With this metadata, an agent can reason: “I have 60K tokens remaining. This tool returns ~500 tokens per item with a default limit of 100. That’s 50K tokens. I should request a smaller page or use a sub-agent.”

Even better: a dry run mode where the agent can ask “how big would this response be?” before committing:

// Dry run returns size estimate without fetching data
const estimate = await search.dryRun({ query: "auth errors", days: 30 });
// { estimatedTokens: 180000, itemCount: 3600 }

// Agent can now make an informed decision
if (estimate.estimatedTokens > remainingContext * 0.5) {
  // Delegate to sub-agent or adjust parameters
}

If you’re building tools and you give agents this information, their survival becomes their responsibility. They have the budget awareness, they have the size estimates, they can decide whether to proceed or delegate. Tools that surface their resource implications let agents make informed choices instead of blind ones.

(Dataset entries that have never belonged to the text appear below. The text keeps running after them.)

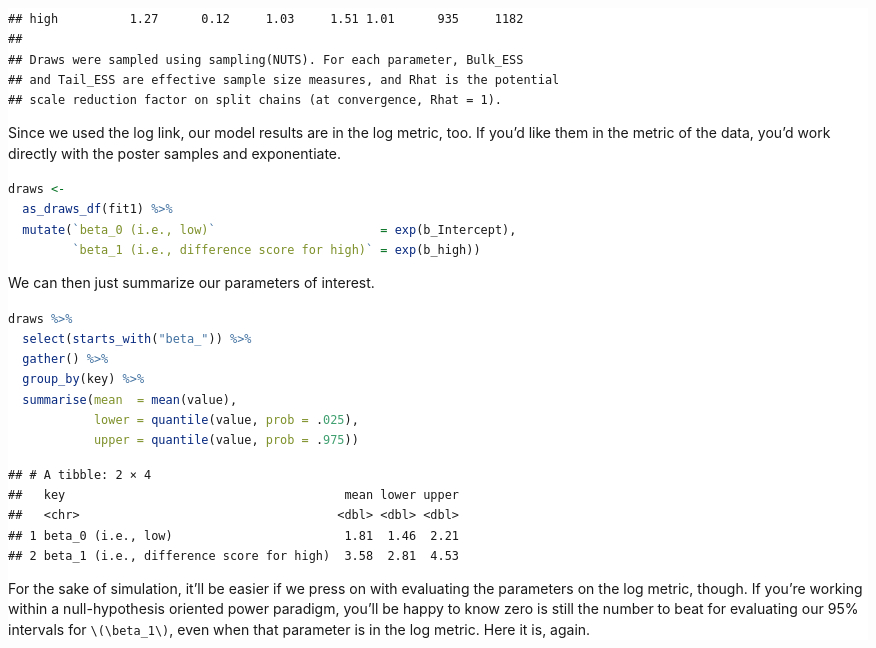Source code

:     ## high          1.27      0.12     1.03     1.51 1.01      935     1182
    ## 
    ## Draws were sampled using sampling(NUTS). For each parameter, Bulk_ESS
    ## and Tail_ESS are effective sample size measures, and Rhat is the potential
    ## scale reduction factor on split chains (at convergence, Rhat = 1).

Since we used the log link, our model results are in the log metric, too. If you’d like them in the metric of the data, you’d work directly with the poster samples and exponentiate.

``` r
draws <- 
  as_draws_df(fit1) %>% 
  mutate(`beta_0 (i.e., low)`                       = exp(b_Intercept),
         `beta_1 (i.e., difference score for high)` = exp(b_high))
```

We can then just summarize our parameters of interest.

``` r
draws %>% 
  select(starts_with("beta_")) %>% 
  gather() %>% 
  group_by(key) %>% 
  summarise(mean  = mean(value),
            lower = quantile(value, prob = .025),
            upper = quantile(value, prob = .975))
```

    ## # A tibble: 2 × 4
    ##   key                                       mean lower upper
    ##   <chr>                                    <dbl> <dbl> <dbl>
    ## 1 beta_0 (i.e., low)                        1.81  1.46  2.21
    ## 2 beta_1 (i.e., difference score for high)  3.58  2.81  4.53

For the sake of simulation, it’ll be easier if we press on with evaluating the parameters on the log metric, though. If you’re working within a null-hypothesis oriented power paradigm, you’ll be happy to know zero is still the number to beat for evaluating our 95% intervals for `\(\beta_1\)`, even when that parameter is in the log metric. Here it is, again.
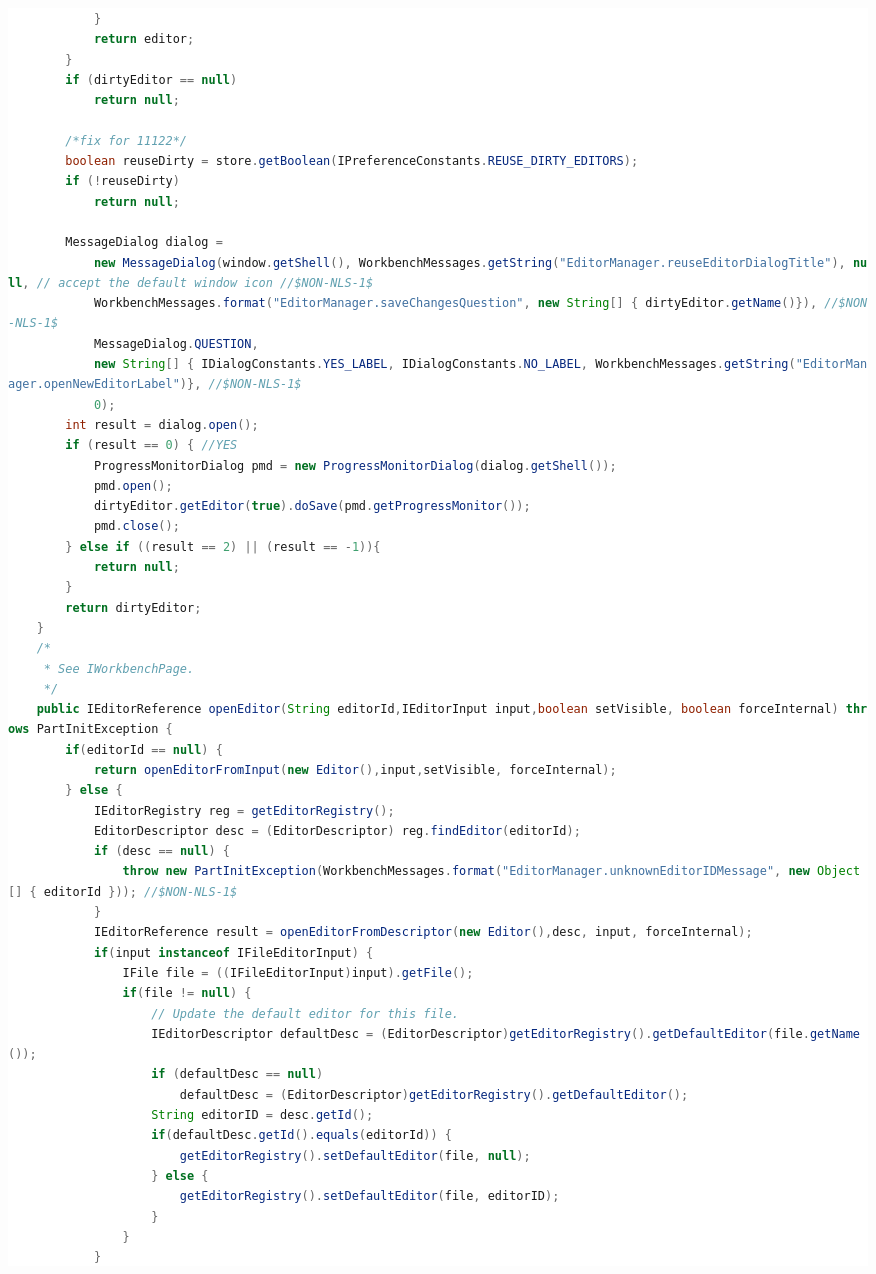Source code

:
 ```java
			}
			return editor;
		}
		if (dirtyEditor == null)
			return null;
		
		/*fix for 11122*/
		boolean reuseDirty = store.getBoolean(IPreferenceConstants.REUSE_DIRTY_EDITORS);
		if (!reuseDirty)
			return null;

		MessageDialog dialog =
			new MessageDialog(window.getShell(), WorkbenchMessages.getString("EditorManager.reuseEditorDialogTitle"), null, // accept the default window icon //$NON-NLS-1$
			WorkbenchMessages.format("EditorManager.saveChangesQuestion", new String[] { dirtyEditor.getName()}), //$NON-NLS-1$
			MessageDialog.QUESTION,
			new String[] { IDialogConstants.YES_LABEL, IDialogConstants.NO_LABEL, WorkbenchMessages.getString("EditorManager.openNewEditorLabel")}, //$NON-NLS-1$
			0);
		int result = dialog.open();
		if (result == 0) { //YES
			ProgressMonitorDialog pmd = new ProgressMonitorDialog(dialog.getShell());
			pmd.open();
			dirtyEditor.getEditor(true).doSave(pmd.getProgressMonitor());
			pmd.close();
		} else if ((result == 2) || (result == -1)){
			return null;
		}
		return dirtyEditor;
	}
	/*
	 * See IWorkbenchPage.
	 */	
	public IEditorReference openEditor(String editorId,IEditorInput input,boolean setVisible, boolean forceInternal) throws PartInitException {
		if(editorId == null) {
			return openEditorFromInput(new Editor(),input,setVisible, forceInternal);
		} else {
			IEditorRegistry reg = getEditorRegistry();
			EditorDescriptor desc = (EditorDescriptor) reg.findEditor(editorId);
			if (desc == null) {
				throw new PartInitException(WorkbenchMessages.format("EditorManager.unknownEditorIDMessage", new Object[] { editorId })); //$NON-NLS-1$
			}
			IEditorReference result = openEditorFromDescriptor(new Editor(),desc, input, forceInternal);
			if(input instanceof IFileEditorInput) {
				IFile file = ((IFileEditorInput)input).getFile();
				if(file != null) {
					// Update the default editor for this file.
					IEditorDescriptor defaultDesc = (EditorDescriptor)getEditorRegistry().getDefaultEditor(file.getName());
					if (defaultDesc == null)
						defaultDesc = (EditorDescriptor)getEditorRegistry().getDefaultEditor();
					String editorID = desc.getId();
					if(defaultDesc.getId().equals(editorId)) {
						getEditorRegistry().setDefaultEditor(file, null);
					} else {
						getEditorRegistry().setDefaultEditor(file, editorID);
					}
				}
			}
```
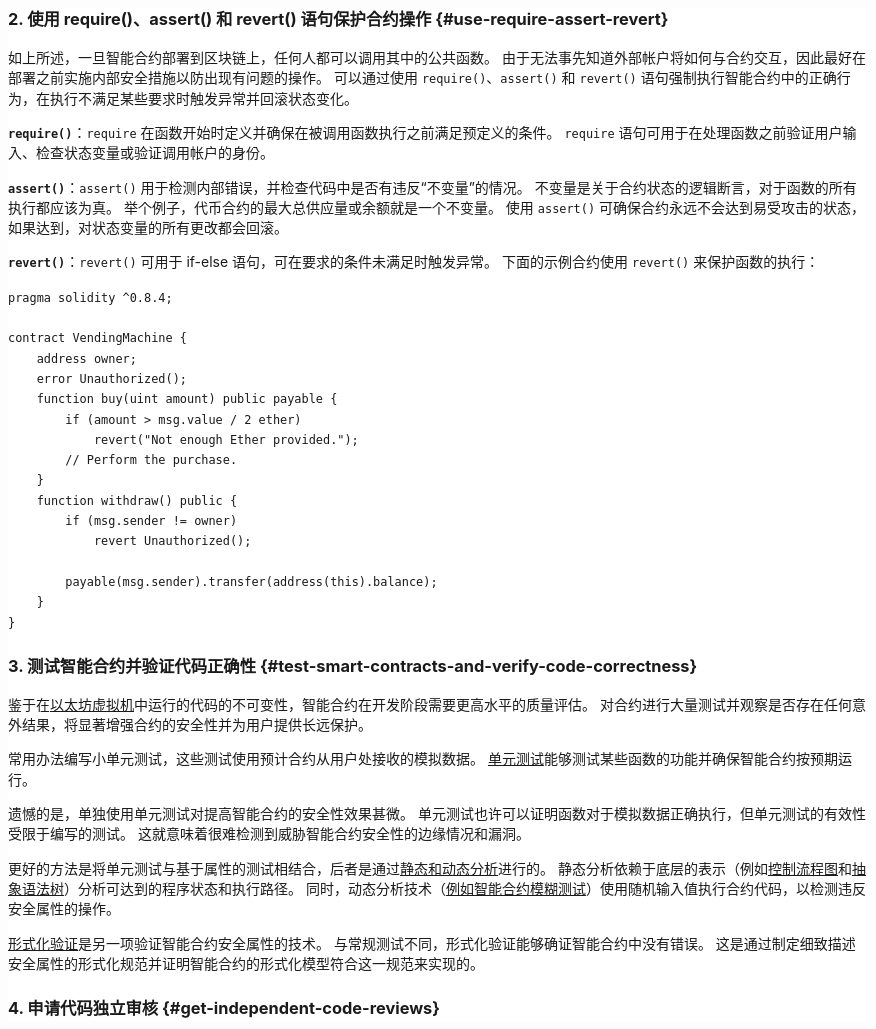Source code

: ### 2. 使用 require()、assert() 和 revert() 语句保护合约操作 {#use-require-assert-revert}

如上所述，一旦智能合约部署到区块链上，任何人都可以调用其中的公共函数。 由于无法事先知道外部帐户将如何与合约交互，因此最好在部署之前实施内部安全措施以防出现有问题的操作。 可以通过使用 `require()`、`assert()` 和 `revert()` 语句强制执行智能合约中的正确行为，在执行不满足某些要求时触发异常并回滚状态变化。

**`require()`**：`require` 在函数开始时定义并确保在被调用函数执行之前满足预定义的条件。 `require` 语句可用于在处理函数之前验证用户输入、检查状态变量或验证调用帐户的身份。

**`assert()`**：`assert()` 用于检测内部错误，并检查代码中是否有违反“不变量”的情况。 不变量是关于合约状态的逻辑断言，对于函数的所有执行都应该为真。 举个例子，代币合约的最大总供应量或余额就是一个不变量。 使用 `assert()` 可确保合约永远不会达到易受攻击的状态，如果达到，对状态变量的所有更改都会回滚。

**`revert()`**：`revert()` 可用于 if-else 语句，可在要求的条件未满足时触发异常。 下面的示例合约使用 `revert()` 来保护函数的执行：

```
pragma solidity ^0.8.4;

contract VendingMachine {
    address owner;
    error Unauthorized();
    function buy(uint amount) public payable {
        if (amount > msg.value / 2 ether)
            revert("Not enough Ether provided.");
        // Perform the purchase.
    }
    function withdraw() public {
        if (msg.sender != owner)
            revert Unauthorized();

        payable(msg.sender).transfer(address(this).balance);
    }
}
```

### 3. 测试智能合约并验证代码正确性 {#test-smart-contracts-and-verify-code-correctness}

鉴于在[以太坊虚拟机](/developers/docs/evm/)中运行的代码的不可变性，智能合约在开发阶段需要更高水平的质量评估。 对合约进行大量测试并观察是否存在任何意外结果，将显著增强合约的安全性并为用户提供长远保护。

常用办法编写小单元测试，这些测试使用预计合约从用户处接收的模拟数据。 [单元测试](/developers/docs/smart-contracts/testing/#unit-testing)能够测试某些函数的功能并确保智能合约按预期运行。

遗憾的是，单独使用单元测试对提高智能合约的安全性效果甚微。 单元测试也许可以证明函数对于模拟数据正确执行，但单元测试的有效性受限于编写的测试。 这就意味着很难检测到威胁智能合约安全性的边缘情况和漏洞。

更好的方法是将单元测试与基于属性的测试相结合，后者是通过[静态和动态分析](/developers/docs/smart-contracts/testing/#static-dynamic-analysis)进行的。 静态分析依赖于底层的表示（例如[控制流程图](https://en.wikipedia.org/wiki/Control-flow_graph)和[抽象语法树](https://deepsource.io/glossary/ast/)）分析可达到的程序状态和执行路径。 同时，动态分析技术（[例如智能合约模糊测试](https://www.cyfrin.io/blog/smart-contract-fuzzing-and-invariants-testing-foundry)）使用随机输入值执行合约代码，以检测违反安全属性的操作。

[形式化验证](/developers/docs/smart-contracts/formal-verification)是另一项验证智能合约安全属性的技术。 与常规测试不同，形式化验证能够确证智能合约中没有错误。 这是通过制定细致描述安全属性的形式化规范并证明智能合约的形式化模型符合这一规范来实现的。

### 4. 申请代码独立审核 {#get-independent-code-reviews}
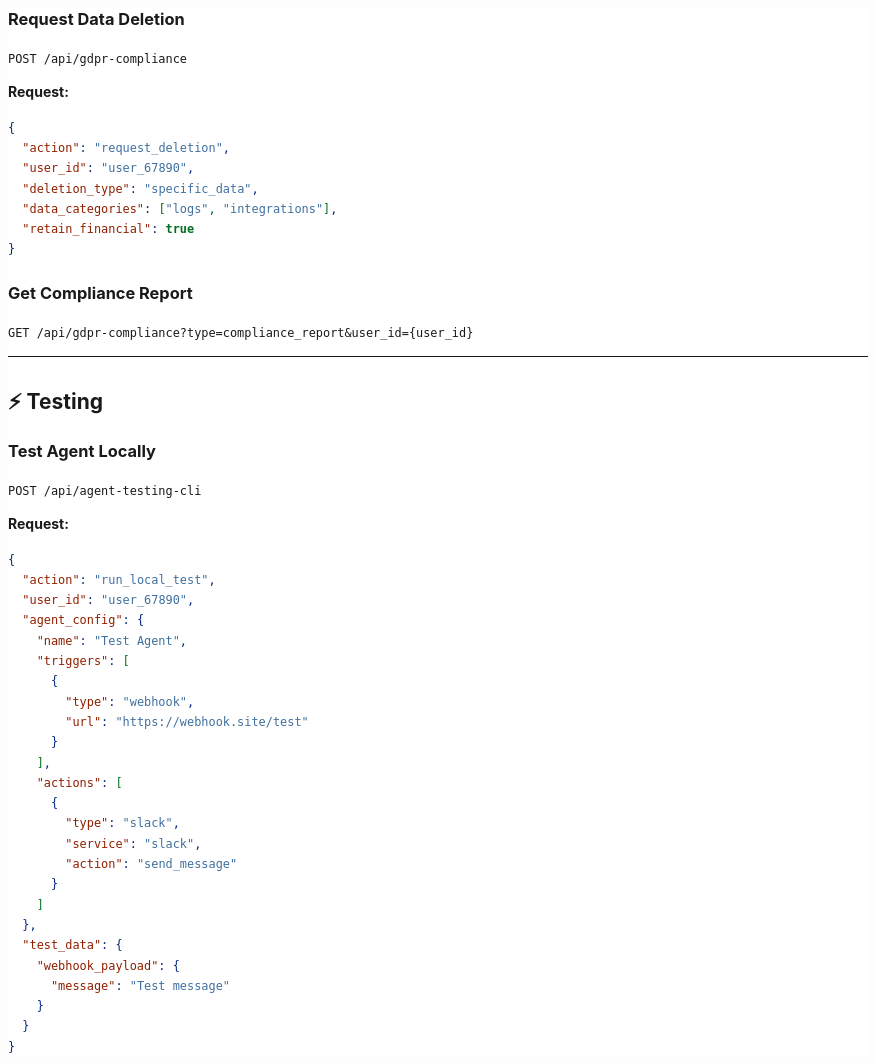### Request Data Deletion
```
POST /api/gdpr-compliance
```

**Request:**
```json
{
  "action": "request_deletion",
  "user_id": "user_67890",
  "deletion_type": "specific_data",
  "data_categories": ["logs", "integrations"],
  "retain_financial": true
}
```

### Get Compliance Report
```
GET /api/gdpr-compliance?type=compliance_report&user_id={user_id}
```

---

## ⚡ Testing

### Test Agent Locally
```
POST /api/agent-testing-cli
```

**Request:**
```json
{
  "action": "run_local_test",
  "user_id": "user_67890",
  "agent_config": {
    "name": "Test Agent",
    "triggers": [
      {
        "type": "webhook",
        "url": "https://webhook.site/test"
      }
    ],
    "actions": [
      {
        "type": "slack",
        "service": "slack",
        "action": "send_message"
      }
    ]
  },
  "test_data": {
    "webhook_payload": {
      "message": "Test message"
    }
  }
}
```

Building an AI Agent Context Strategy

The techniques above aren’t mutually exclusive. Most production agent systems combine several:

Sub-agents handle anything with unpredictable output (file reads, searches, API calls)
Code mode and file-based iteration keep large results out of context entirely
Compaction manages gradual bloat in long conversations
RLM patterns tackle tasks that exceed any single context window
Tool metadata lets agents make informed decisions about risky calls
Built-in filters let tools return exactly what’s needed without harness changes

The common thread: assume your agent will encounter context-killing situations, and design systems that recover gracefully when it happens.

What MCP Tool Providers Can Do About Context Overflow

Most survival architectures live in the agent harness. But tool providers aren’t helpless. There’s a spectrum of how much we can help.

Discovery at the server level. Instead of exposing 500 tools upfront, build discovery into the MCP server itself. At StackOne, we built meta-execute and search tools that let agents discover available actions without loading every schema. A good harness can also solve this (Anthropic’s Claude SDK does dynamic tool loading), but embedding discovery in the server means it works regardless of how sophisticated the harness is.

Code mode is powerful but heavy. Letting agents generate code to filter and transform data works well. But it requires infrastructure: a secure sandbox to execute arbitrary code, proper isolation, timeout handling. That’s a lot to ask from every tool provider. Most won’t build it.

The middle ground: built-in filters. What if tools offered filter parameters using syntax LLMs already know? Think JSONPath or SQLite-style queries:

// Instead of returning 50K tokens of Notion pages...
notion.search({
  query: "Q4 planning",
  filter: "$.results[?(@.properties.status == 'In Progress')]",  // JSONPath
  select: ["id", "title", "last_edited"]  // Only these fields
})

// Or SQL-like for structured data
logs.query({
  where: "level = 'error' AND timestamp > '2026-01-01'",
  limit: 50,
  select: ["message", "stack_trace"]
})

This isn’t full code mode. No sandbox needed. The syntax is well-known to LLMs (they’ve seen millions of JSONPath and SQL examples). It doesn’t require generating and executing scripts, just a filtering parameter on existing tools. But it achieves the same goal: agents request exactly what they need instead of receiving everything and drowning.

The filtering happens server-side. The agent gets 2K tokens instead of 50K. No harness changes required.

The Future of AI Agent Context Management

The architectures above work. Sub-agents, code mode, RLM, memory pointers, tool metadata, built-in filters. They’re all effective. But they’re also fragmented. Every harness implements its own version. Every tool provider makes different choices.

SDKs and agent frameworks still lack most of this functionality, and that makes sense. The space moves fast. Commit to one approach today, and it might be obsolete in three months. Teams are cautious about building infrastructure that could become technical debt.

For now, we build survival architectures. Assume agents will kill themselves. Design systems that recover anyway. The harnesses that get this right become the platforms, not because of features, but because their agents actually finish the task.